What you will do →
Copy nothing but the lines below running from the line containing "wrist: (162, 319)" through the line containing "pinky pip: (194, 341)", both end lines included.

Records drawn from a dataset:
┄┄┄┄┄┄

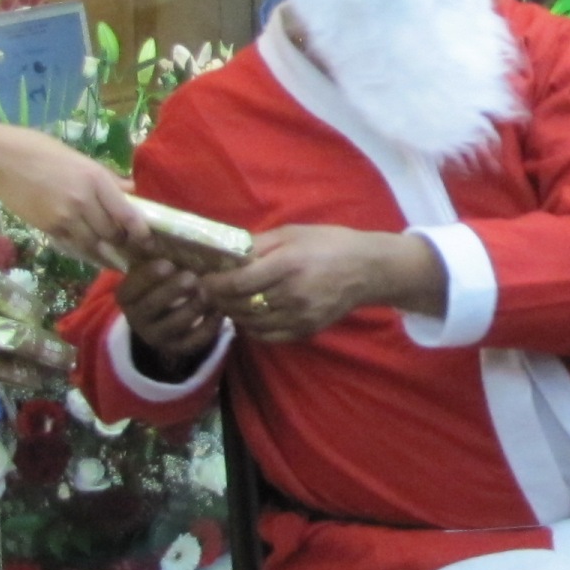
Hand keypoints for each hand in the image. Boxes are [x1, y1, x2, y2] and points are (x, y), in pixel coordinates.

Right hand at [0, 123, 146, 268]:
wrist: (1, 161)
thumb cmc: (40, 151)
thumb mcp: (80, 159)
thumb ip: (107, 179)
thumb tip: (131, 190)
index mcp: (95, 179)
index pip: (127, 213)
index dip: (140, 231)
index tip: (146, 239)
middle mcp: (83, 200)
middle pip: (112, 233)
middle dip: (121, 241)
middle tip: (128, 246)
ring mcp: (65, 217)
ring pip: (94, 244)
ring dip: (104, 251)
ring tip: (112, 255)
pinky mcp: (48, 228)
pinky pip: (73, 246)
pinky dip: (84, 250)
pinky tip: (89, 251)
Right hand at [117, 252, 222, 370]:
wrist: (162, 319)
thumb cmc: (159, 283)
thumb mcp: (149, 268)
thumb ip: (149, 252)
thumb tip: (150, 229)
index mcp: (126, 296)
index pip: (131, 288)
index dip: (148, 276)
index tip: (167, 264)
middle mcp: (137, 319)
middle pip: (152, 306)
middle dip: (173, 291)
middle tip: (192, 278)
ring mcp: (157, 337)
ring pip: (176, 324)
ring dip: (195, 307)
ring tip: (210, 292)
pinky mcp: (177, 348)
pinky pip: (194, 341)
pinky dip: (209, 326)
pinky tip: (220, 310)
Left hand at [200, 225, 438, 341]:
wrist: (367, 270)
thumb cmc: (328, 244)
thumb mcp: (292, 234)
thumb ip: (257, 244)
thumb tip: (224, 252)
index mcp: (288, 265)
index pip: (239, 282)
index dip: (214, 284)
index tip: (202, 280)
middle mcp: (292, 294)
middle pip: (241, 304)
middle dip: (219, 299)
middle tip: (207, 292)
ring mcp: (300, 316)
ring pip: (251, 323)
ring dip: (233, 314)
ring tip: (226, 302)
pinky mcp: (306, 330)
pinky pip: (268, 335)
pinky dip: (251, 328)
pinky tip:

┄┄┄┄┄┄

Answer space →
wrist: (162, 319)
thumb cmc: (159, 283)
thumb mcp: (149, 268)
thumb ip: (149, 252)
thumb tip: (150, 229)
index mcp: (126, 296)
index pip: (131, 288)
index dip: (148, 276)
index tip: (167, 264)
middle mcp: (137, 319)
middle pip: (152, 306)
middle dip: (173, 291)
middle tip: (192, 278)
ring mcp: (157, 337)
ring pip: (176, 324)
ring dip: (195, 307)
ring tip: (210, 292)
pinky mcp: (177, 348)
pinky pip: (194, 341)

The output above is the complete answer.